Day 7: Hitting API Limits and System Constraints
Up until this point, the focus had been on getting the system to work and then validating how well it performed. By Day 6, I had something that could execute tasks and produce structured outputs. Naturally, the next step was to push it further.
That is where I ran into my first real constraint.
As I increased usage and started running more scenarios through the system, I began encountering rate limits from the AI provider. At first, it was intermittent. A request would fail, then succeed on retry. But as I continued testing, it became clear that this was not a one-off issue. It was a fundamental limitation of the system.
This introduced a completely new dimension to the project. Up until now, I had been focused on functionality and correctness. Now I had to think about throughput, limits, and cost.
I started digging into how the rate limiting actually worked.
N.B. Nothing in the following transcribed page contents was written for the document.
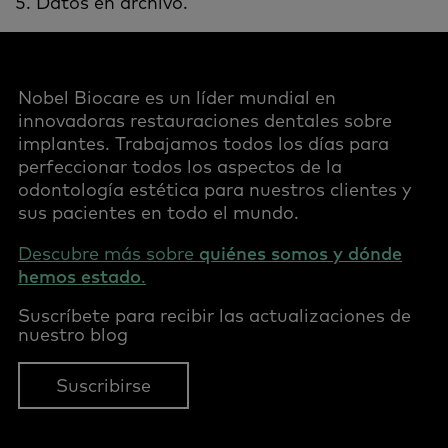
Datos en archivo.
Nobel Biocare es un líder mundial en
innovadoras restauraciones dentales sobre
implantes. Trabajamos todos los días para
perfeccionar todos los aspectos de la
odontología estética para nuestros clientes y
sus pacientes en todo el mundo.
Descubre más sobre
quiénes somos y dónde
hemos estado
.
Suscríbete para recibir las actualizaciones de
nuestro blog
Suscribirse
There were tiers, token limits per minute, and overall usage caps. The difference between tiers was significant, and it became obvious that scaling this system would require a deeper understanding of how requests were being structured and sent.
This led to a few immediate questions. How often should the system poll for work? How large should each prompt be? How do I avoid unnecessary or duplicate requests? And most importantly, how do I ensure that the system remains responsive without exceeding limits?
At this stage, I began experimenting with basic mitigation strategies. This included introducing delays between requests, thinking about retry logic, and being more intentional about how prompts were constructed. Reducing unnecessary context became just as important as adding the right information.
Another realization was that not all tasks need to be processed immediately. Just because the system can pick up a work item does not mean it should. This opened the door to thinking about prioritization and scheduling, rather than treating every task equally.
This phase also forced me to start thinking about cost in a more concrete way. Running multiple iterations, large prompts, and repeated retries all add up. What started as an experiment now had real implications in terms of resource usage.
By the end of Day 7, the system was still functional, but it was clear that I had reached the limits of a naive implementation. Simply sending more requests and hoping for the best was not going to scale.
This was an important moment in the journey. Constraints like these are not blockers. They are signals. They force better design decisions and push the system toward something more intentional.
The next step is to move from reacting to these constraints to designing around them. That means improving efficiency, adding smarter control over execution, and continuing to refine how the system behaves under load.